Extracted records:
--------

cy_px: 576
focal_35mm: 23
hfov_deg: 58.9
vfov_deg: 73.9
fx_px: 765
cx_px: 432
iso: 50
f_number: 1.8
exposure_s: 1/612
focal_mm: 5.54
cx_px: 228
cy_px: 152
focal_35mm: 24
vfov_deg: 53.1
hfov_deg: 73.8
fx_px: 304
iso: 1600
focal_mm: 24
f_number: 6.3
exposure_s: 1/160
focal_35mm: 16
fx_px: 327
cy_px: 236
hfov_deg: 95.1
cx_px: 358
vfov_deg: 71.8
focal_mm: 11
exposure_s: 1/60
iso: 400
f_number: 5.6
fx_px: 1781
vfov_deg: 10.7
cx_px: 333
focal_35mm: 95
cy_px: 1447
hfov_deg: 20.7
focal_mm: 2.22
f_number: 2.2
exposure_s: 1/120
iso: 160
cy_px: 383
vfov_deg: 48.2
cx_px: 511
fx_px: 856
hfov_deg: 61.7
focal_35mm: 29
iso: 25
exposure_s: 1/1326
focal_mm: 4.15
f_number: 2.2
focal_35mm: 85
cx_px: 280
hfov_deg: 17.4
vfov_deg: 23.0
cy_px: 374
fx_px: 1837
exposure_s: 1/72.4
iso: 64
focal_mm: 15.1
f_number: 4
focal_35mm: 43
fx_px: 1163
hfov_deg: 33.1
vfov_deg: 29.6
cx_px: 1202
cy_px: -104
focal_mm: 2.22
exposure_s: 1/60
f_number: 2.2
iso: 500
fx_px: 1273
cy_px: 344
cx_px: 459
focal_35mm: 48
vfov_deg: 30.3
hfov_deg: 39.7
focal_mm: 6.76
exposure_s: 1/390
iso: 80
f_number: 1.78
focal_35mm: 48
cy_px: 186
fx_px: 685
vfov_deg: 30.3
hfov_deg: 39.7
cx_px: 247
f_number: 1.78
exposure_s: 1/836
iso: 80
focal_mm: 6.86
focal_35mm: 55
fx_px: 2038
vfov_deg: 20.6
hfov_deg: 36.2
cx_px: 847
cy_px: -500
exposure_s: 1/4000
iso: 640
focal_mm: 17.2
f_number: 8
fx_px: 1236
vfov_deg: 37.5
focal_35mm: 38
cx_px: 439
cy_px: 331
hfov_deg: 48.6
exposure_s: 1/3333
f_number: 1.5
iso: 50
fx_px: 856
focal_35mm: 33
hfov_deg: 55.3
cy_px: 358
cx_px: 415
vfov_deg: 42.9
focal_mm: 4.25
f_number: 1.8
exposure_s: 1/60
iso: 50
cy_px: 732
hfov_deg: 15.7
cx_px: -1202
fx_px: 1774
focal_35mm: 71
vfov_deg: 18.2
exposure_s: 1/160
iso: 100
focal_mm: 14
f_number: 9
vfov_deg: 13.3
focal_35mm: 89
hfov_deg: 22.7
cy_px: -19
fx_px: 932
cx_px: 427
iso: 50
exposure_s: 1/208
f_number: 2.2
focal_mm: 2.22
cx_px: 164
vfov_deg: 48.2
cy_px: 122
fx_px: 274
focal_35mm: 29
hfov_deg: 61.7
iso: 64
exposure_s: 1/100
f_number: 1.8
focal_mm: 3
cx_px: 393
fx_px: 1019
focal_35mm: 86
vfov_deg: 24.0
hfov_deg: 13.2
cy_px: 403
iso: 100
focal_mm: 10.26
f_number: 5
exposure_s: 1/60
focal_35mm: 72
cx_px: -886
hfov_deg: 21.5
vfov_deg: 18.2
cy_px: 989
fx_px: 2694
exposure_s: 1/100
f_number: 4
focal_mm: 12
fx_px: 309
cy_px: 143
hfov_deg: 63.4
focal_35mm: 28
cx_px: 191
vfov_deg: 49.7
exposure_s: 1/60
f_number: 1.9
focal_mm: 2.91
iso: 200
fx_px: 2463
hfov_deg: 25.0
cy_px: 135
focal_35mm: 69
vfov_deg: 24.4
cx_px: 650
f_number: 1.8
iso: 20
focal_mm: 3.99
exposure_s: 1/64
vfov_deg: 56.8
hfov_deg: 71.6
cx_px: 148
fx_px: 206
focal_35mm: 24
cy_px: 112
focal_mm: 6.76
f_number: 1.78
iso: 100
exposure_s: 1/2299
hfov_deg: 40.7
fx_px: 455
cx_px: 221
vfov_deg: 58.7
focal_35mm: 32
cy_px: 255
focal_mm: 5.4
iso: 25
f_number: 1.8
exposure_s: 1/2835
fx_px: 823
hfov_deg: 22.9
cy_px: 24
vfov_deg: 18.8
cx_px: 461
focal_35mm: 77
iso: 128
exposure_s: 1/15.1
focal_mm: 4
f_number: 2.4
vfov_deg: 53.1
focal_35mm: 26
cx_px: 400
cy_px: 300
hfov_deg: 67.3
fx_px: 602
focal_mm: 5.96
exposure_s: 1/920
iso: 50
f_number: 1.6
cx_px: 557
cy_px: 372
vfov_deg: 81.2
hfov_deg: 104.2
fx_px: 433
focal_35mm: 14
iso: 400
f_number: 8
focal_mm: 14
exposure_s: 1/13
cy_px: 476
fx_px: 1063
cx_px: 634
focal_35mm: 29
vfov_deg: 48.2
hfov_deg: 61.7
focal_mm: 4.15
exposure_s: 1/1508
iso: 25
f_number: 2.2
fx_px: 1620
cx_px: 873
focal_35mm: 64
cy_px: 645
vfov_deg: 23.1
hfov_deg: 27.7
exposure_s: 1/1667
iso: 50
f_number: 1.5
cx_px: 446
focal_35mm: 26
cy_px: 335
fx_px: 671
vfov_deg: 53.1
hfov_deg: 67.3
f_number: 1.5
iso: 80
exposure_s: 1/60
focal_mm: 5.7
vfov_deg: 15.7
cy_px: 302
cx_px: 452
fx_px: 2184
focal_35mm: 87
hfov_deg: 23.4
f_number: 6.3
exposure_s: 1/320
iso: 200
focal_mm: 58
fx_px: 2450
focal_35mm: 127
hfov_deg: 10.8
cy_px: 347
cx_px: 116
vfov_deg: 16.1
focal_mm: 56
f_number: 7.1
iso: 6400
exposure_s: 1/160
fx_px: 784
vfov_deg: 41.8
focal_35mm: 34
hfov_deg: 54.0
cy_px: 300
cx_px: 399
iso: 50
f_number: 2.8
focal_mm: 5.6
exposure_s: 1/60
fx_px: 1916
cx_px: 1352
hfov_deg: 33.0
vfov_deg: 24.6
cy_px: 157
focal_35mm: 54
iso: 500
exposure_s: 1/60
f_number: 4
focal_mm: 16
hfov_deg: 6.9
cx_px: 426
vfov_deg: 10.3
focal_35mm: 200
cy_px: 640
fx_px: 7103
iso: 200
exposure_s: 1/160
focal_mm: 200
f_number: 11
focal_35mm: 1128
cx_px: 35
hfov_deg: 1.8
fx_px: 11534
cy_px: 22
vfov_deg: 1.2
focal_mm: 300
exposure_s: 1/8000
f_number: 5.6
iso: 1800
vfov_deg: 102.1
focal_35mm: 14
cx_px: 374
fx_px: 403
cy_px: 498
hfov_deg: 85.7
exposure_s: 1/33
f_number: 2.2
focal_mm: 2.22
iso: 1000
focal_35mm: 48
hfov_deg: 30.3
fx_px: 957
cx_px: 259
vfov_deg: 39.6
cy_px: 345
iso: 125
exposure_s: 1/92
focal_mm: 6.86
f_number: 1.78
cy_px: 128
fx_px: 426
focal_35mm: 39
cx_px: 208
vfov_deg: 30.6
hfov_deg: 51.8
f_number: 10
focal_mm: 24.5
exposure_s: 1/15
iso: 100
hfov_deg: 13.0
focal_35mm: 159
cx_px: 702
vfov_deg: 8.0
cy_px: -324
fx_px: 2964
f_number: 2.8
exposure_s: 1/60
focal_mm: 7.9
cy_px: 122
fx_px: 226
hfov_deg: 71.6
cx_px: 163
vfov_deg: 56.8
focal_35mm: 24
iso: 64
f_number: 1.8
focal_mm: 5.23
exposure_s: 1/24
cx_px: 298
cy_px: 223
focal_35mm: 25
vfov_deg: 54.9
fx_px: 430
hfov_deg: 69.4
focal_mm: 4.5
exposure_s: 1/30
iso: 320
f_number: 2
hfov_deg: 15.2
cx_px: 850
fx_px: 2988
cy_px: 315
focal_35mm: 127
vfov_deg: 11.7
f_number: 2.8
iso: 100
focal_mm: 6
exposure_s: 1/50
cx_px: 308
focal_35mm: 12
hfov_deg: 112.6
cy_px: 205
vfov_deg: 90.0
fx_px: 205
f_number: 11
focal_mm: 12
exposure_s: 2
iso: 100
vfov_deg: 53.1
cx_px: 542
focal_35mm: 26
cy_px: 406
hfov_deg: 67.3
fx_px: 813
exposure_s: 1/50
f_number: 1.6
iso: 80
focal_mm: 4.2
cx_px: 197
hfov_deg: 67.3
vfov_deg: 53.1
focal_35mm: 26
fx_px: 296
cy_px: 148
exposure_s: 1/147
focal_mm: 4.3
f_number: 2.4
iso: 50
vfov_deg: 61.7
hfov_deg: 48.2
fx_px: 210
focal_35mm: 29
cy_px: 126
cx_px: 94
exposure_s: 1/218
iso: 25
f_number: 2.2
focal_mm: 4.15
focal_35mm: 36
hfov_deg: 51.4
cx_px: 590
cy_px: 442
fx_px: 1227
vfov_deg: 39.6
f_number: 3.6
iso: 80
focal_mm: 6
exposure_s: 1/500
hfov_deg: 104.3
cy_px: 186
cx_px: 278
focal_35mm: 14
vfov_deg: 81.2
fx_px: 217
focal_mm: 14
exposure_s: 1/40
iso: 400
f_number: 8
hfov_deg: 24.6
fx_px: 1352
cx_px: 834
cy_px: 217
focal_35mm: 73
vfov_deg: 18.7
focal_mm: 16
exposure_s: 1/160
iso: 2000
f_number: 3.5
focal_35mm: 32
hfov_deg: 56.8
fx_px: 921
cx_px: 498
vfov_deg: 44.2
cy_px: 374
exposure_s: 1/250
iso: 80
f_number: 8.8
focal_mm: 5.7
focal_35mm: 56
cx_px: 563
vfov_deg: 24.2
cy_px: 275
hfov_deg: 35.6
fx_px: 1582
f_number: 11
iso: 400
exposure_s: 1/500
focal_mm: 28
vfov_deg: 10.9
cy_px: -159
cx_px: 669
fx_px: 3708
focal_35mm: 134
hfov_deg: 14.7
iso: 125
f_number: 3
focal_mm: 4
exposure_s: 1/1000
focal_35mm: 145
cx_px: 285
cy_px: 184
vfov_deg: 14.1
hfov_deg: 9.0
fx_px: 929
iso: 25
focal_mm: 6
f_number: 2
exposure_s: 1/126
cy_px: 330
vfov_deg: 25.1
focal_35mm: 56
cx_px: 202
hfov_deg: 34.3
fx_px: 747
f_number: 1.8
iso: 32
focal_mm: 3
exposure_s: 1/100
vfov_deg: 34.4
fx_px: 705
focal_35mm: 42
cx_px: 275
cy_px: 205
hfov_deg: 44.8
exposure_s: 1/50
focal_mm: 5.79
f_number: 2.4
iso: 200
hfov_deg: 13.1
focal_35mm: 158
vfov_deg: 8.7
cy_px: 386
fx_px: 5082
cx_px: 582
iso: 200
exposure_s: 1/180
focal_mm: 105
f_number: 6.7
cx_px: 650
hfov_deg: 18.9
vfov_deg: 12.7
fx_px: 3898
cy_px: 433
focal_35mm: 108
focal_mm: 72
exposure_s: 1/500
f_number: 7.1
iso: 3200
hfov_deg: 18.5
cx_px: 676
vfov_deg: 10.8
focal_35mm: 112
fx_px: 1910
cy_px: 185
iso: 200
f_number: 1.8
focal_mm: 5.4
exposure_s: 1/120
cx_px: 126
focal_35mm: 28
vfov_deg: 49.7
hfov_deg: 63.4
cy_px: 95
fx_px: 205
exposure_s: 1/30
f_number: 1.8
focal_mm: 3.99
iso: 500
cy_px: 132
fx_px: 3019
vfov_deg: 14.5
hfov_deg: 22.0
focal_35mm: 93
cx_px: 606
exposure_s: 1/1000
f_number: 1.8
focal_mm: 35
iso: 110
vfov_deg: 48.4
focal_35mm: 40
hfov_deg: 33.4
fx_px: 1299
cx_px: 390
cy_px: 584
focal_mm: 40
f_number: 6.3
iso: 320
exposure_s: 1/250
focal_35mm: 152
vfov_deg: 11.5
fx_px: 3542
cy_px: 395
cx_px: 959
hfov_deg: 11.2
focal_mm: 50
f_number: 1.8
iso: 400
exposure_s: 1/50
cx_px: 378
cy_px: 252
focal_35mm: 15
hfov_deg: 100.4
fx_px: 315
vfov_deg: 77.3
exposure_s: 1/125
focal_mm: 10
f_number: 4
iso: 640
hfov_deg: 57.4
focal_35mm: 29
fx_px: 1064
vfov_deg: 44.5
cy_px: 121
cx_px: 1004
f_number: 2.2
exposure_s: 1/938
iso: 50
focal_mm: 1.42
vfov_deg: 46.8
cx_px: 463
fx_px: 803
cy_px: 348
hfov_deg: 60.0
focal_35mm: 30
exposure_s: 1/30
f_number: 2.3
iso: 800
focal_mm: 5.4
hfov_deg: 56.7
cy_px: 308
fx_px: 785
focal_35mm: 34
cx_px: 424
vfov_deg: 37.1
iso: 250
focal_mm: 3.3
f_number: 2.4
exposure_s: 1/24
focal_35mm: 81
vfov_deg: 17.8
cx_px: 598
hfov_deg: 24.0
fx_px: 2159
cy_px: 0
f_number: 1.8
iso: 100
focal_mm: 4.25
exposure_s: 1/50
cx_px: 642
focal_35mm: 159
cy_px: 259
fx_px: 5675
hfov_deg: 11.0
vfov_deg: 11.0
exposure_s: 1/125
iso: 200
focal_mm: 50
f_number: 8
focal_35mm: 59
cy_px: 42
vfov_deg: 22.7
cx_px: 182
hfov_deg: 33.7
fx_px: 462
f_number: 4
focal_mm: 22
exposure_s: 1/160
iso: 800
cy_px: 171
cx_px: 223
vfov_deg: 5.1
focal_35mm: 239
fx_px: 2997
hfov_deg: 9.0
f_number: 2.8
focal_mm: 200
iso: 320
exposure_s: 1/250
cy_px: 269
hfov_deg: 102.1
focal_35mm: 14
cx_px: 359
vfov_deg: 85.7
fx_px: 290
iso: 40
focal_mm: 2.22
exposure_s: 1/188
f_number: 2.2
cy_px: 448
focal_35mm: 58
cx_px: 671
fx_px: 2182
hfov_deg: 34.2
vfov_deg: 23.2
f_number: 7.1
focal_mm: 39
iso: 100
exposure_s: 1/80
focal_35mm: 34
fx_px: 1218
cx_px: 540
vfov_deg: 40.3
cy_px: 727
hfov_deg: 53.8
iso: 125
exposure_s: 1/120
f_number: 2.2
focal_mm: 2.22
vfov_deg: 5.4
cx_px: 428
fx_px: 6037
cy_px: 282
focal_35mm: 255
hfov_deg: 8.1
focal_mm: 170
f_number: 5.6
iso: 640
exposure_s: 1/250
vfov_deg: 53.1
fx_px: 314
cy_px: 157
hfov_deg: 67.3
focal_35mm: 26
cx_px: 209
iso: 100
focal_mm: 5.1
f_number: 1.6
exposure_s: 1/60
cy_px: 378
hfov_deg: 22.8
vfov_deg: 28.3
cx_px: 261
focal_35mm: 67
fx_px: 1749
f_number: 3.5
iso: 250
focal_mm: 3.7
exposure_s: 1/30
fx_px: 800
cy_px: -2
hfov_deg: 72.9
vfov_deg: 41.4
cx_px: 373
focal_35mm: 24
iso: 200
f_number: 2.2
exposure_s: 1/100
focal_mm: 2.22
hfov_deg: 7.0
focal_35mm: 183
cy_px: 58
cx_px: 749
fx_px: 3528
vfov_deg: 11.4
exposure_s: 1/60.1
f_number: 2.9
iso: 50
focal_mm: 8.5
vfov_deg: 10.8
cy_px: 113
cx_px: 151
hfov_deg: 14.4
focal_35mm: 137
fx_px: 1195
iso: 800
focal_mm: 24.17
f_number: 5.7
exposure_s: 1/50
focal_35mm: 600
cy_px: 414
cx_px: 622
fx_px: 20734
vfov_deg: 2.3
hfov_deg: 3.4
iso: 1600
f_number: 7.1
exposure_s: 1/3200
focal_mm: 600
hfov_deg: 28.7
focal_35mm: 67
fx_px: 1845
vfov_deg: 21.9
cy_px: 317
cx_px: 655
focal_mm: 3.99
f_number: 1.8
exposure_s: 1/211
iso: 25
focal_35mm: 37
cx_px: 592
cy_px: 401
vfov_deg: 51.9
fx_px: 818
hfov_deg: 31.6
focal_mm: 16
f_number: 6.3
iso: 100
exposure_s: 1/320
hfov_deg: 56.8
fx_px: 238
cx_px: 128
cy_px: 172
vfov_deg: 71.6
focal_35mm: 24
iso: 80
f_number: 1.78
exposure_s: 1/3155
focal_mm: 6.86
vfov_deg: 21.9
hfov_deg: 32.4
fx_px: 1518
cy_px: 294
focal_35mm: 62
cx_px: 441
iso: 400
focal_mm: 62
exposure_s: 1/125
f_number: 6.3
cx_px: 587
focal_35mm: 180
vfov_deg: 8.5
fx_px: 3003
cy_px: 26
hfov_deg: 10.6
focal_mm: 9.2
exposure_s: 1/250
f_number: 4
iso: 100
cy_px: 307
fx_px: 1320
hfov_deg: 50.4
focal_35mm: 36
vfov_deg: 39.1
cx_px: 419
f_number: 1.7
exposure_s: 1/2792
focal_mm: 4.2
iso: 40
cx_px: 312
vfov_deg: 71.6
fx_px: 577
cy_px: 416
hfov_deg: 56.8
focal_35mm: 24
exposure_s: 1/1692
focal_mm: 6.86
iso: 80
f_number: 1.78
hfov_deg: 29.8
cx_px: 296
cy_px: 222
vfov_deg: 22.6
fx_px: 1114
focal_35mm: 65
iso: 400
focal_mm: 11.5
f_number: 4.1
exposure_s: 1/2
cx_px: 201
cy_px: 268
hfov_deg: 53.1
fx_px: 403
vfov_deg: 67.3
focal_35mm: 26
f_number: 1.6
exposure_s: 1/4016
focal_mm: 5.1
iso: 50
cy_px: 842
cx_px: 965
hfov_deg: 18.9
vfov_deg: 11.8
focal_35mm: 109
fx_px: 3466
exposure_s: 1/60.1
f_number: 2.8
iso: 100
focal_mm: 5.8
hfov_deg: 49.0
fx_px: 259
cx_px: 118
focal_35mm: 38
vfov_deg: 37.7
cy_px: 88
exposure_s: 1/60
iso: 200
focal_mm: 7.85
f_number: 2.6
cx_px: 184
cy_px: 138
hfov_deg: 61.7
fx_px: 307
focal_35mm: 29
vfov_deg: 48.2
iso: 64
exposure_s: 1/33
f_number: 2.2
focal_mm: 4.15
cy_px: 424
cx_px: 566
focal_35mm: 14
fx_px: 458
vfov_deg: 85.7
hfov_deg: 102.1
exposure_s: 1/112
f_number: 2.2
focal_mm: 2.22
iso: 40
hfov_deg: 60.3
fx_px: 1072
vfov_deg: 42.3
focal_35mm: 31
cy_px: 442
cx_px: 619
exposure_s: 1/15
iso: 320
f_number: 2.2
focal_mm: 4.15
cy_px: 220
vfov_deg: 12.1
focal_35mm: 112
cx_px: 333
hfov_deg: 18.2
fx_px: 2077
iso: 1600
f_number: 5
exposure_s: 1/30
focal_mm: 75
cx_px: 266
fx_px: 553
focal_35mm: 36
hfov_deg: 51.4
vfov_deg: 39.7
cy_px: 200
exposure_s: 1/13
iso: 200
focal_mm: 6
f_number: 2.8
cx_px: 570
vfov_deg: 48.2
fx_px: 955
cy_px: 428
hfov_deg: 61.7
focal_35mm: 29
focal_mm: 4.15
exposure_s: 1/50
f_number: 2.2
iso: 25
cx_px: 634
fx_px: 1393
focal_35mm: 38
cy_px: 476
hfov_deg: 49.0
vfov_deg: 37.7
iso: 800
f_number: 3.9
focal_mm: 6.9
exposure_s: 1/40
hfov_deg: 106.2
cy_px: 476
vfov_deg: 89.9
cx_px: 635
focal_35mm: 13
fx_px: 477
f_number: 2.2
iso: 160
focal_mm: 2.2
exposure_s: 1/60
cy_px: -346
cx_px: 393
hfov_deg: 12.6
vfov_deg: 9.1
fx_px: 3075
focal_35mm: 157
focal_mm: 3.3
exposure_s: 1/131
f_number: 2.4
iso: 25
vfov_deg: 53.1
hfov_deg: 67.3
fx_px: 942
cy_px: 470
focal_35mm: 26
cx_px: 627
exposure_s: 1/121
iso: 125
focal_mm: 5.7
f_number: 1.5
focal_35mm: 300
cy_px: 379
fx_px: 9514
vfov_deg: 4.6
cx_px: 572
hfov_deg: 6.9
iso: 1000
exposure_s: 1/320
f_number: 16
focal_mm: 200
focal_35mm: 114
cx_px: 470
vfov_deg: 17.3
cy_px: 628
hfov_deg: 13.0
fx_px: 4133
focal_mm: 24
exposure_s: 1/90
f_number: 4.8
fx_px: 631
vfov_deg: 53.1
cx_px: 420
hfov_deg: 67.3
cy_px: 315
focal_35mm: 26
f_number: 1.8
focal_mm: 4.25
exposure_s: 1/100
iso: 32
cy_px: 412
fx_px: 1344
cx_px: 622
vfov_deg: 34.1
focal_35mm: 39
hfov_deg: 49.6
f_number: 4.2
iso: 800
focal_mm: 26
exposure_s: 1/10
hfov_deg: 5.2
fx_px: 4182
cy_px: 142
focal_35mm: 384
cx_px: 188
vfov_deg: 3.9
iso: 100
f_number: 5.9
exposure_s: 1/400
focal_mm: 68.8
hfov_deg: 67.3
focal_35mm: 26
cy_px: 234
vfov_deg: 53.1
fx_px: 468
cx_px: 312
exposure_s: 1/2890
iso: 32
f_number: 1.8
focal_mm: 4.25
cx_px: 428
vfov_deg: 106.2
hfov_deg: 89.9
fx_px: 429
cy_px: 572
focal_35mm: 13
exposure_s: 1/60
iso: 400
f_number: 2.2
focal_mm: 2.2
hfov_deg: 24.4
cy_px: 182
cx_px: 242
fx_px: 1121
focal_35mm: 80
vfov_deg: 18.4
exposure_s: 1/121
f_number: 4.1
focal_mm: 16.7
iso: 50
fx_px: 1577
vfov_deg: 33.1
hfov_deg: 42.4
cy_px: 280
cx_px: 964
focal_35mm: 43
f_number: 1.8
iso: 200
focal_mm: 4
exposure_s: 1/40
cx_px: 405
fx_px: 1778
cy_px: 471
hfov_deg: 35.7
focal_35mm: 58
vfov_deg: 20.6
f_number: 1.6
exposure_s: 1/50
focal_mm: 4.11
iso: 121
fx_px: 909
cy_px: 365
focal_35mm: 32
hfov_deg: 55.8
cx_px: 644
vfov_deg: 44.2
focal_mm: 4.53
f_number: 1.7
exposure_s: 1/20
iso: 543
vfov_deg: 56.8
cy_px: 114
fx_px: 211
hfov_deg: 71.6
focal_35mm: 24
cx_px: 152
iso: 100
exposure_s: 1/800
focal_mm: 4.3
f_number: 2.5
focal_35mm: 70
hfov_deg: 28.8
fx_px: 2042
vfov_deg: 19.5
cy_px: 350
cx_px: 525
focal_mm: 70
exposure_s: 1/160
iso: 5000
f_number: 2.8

--------

**Instruction**
Copy out the range of lines above starting at the line with "fx_px: 5675" and ending at the line with "focal_mm: 39", exactly and including both.

**Output for this exercise**
fx_px: 5675
hfov_deg: 11.0
vfov_deg: 11.0
exposure_s: 1/125
iso: 200
focal_mm: 50
f_number: 8
focal_35mm: 59
cy_px: 42
vfov_deg: 22.7
cx_px: 182
hfov_deg: 33.7
fx_px: 462
f_number: 4
focal_mm: 22
exposure_s: 1/160
iso: 800
cy_px: 171
cx_px: 223
vfov_deg: 5.1
focal_35mm: 239
fx_px: 2997
hfov_deg: 9.0
f_number: 2.8
focal_mm: 200
iso: 320
exposure_s: 1/250
cy_px: 269
hfov_deg: 102.1
focal_35mm: 14
cx_px: 359
vfov_deg: 85.7
fx_px: 290
iso: 40
focal_mm: 2.22
exposure_s: 1/188
f_number: 2.2
cy_px: 448
focal_35mm: 58
cx_px: 671
fx_px: 2182
hfov_deg: 34.2
vfov_deg: 23.2
f_number: 7.1
focal_mm: 39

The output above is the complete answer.